Time went on. I worked on other projects, but the idea kept coming back to me.
The material at the link above is the most recent peak in that idea. This defaults largely back to the 2nd edition rules, and does not include a set way of increasing skills so gained (such as Sleight of Hand or Stealth); it may in the future. As presented, there are no guidelines for creating a class in it, but the last few years have led me to like single XP tables for class-based games; rather than balancing various abilities and various XP tables, there's a simplicity in balancing everything on a single XP table, and making efforts to balance every class on that, itself. To that end, I propose two solutions, depending on your love of crunch.

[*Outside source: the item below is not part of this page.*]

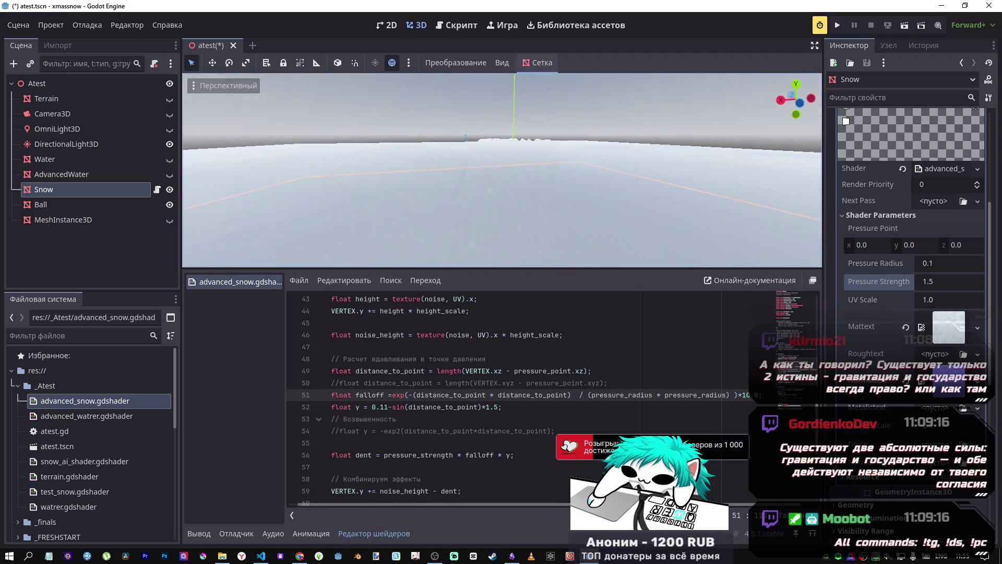
scroll(501, 171, "up", 5)
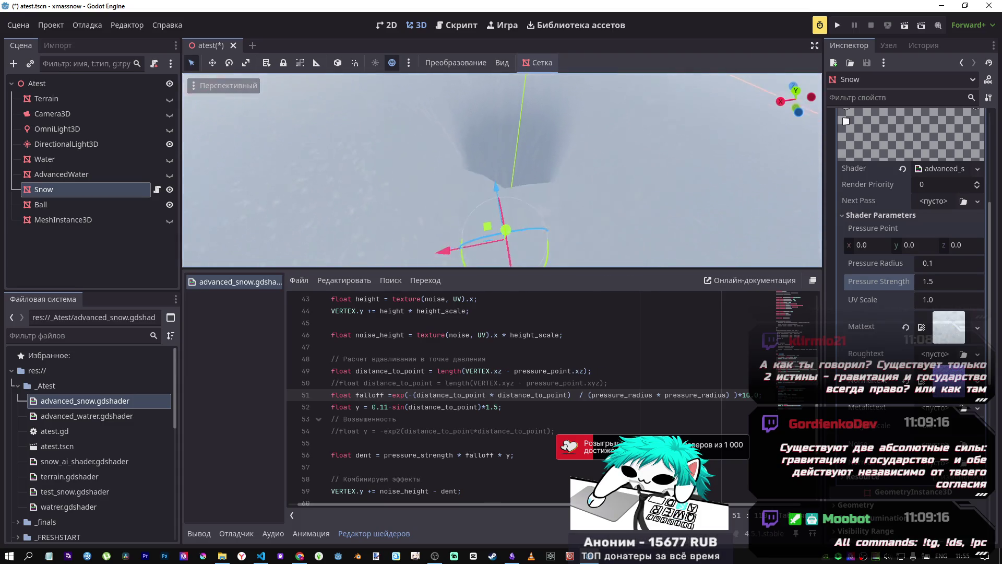
scroll(501, 171, "up", 5)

1) Allow everyone to build their character, and set an XP table based on their total cost. To do this, you reference the "create a class" rules in the 2nd edition Dungeon Master's Guide, and give a 0.05 multiplier on the XP table (Table 21) for every point used in class creation (and, thus, a full 1 multiplier for every 20 points spent). Everyone will have a different XP table, but it will be one they've chosen, based on what they want to do.
2) Set an XP table, set a CP cost, and let people design their own classes. If you give everyone 200 CP, you can make most characters in standard AD&D; lower numbers might require some hard choices. Everyone is on the same XP table, and everyone has the same starting CPs, so everyone should be more or less equal. You can set whatever XP table you like, but using the method of determining XP table in option 1 isn't the worst way you can do it.
I'm posting a link to this, rather than copy-pasting the whole document, because I intend to make occasional changes to it as I go along; I'm still interested in adding some rules for creating psionic characters, for example, but that requires me to decide which psionics system from AD&D I want to use, or if I want to volunteer my own.